PT PGN Tbk, sebagai Subholding Gas Pertamina, mengumumkan komitmennya untuk mendukung penyediaan infrastruktur energi di Indonesia, mencakup gas, LNG, crude oil, BBM, dan energi baru terbarukan. Hal ini diungkapkan oleh Direktur Infrastruktur dan Teknologi PGN, Harry Budi Sidharta, pada 20 Oktober 2024.
Menurut Harry, PGN memiliki kompetensi dan portofolio yang luas tidak hanya dalam pengelolaan infrastruktur gas bumi, tetapi juga dalam infrastruktur energi lainnya. Anak perusahaan PGN, PT Pertamina Gas (Pertagas) dan PT PGN Solutions (Pgasol), berperan penting dalam menyediakan layanan end-to-end dalam penyaluran energi, dengan fokus pada keamanan dan keselamatan kerja.
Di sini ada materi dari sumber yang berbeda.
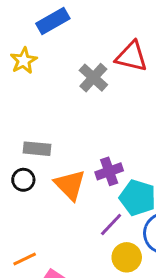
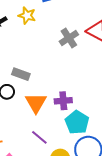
yellow star: (24, 61) -> (27, 15), turned 30
purple line: (111, 225) -> (39, 137), moved, turned 72

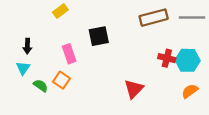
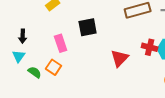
red triangle: (134, 89) -> (120, 58), moved

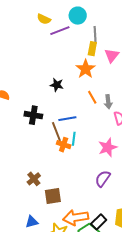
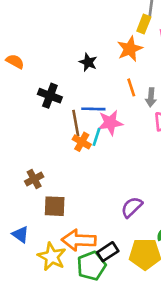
pink star: (108, 147) -> (110, 123), moved
purple semicircle: (103, 179) -> (132, 207), moved
blue triangle: (32, 222) -> (21, 234), turned 40

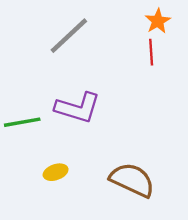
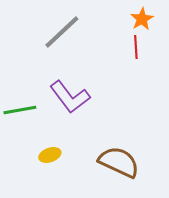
purple L-shape: (78, 108) -> (70, 97), turned 36

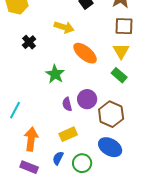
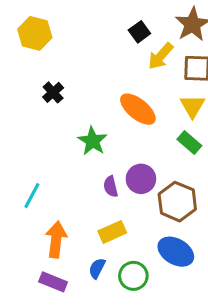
yellow arrow: (64, 27) -> (161, 56), moved, turned 114

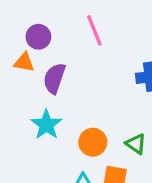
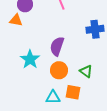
purple semicircle: (54, 78) -> (57, 46), moved

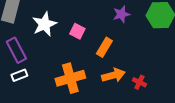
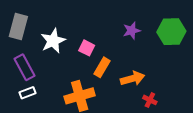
orange rectangle: (104, 47) -> (102, 67), moved
orange arrow: (113, 75) -> (133, 79), moved

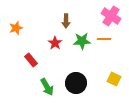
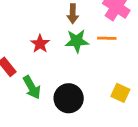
brown arrow: (66, 21) -> (73, 14), moved
green arrow: (47, 87) -> (32, 87), moved

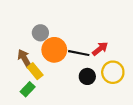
Pertagas, misalnya, telah membangun dan mengoperasikan pipa minyak mentah sepanjang lebih dari 605 KM, termasuk pipa minyak Tempino-Plaju dan pipa minyak Rokan. Saat ini, mereka juga tengah mengerjakan pembangunan pipa penyaluran BBM Cikampek-Plumpang sepanjang 96 KM, yang diharapkan selesai dalam waktu tiga tahun.
Dengan jam kerja selamat yang mencapai 105.142.028 jam hingga akhir September 2024, Pertagas menunjukkan komitmennya untuk mengoptimalkan kompetensi dalam bidang operasional dan pemeliharaan pipa. Sementara itu, PGN Solution telah menyelesaikan berbagai proyek EPC, termasuk Pipa Minyak Rokan dan Pipa Air Minum SPAM Umbulan.
PGN juga berinvestasi dalam proyek energi baru terbarukan, termasuk penyaluran gas biomethane di Sumatera. Harry menekankan pentingnya standar keselamatan tinggi dalam setiap proyek yang dilaksanakan, serta transparansi dalam proses pembangunan dan pengoperasian infrastruktur.
“PGN Group siap untuk menjalin kolaborasi strategis dalam penyediaan energi bagi masyarakat, mendukung terwujudnya ketahanan energi nasional,” ujar Harry, menegaskan komitmen PGN untuk berkontribusi dalam pembangunan infrastruktur energi yang lebih baik di seluruh Indonesia.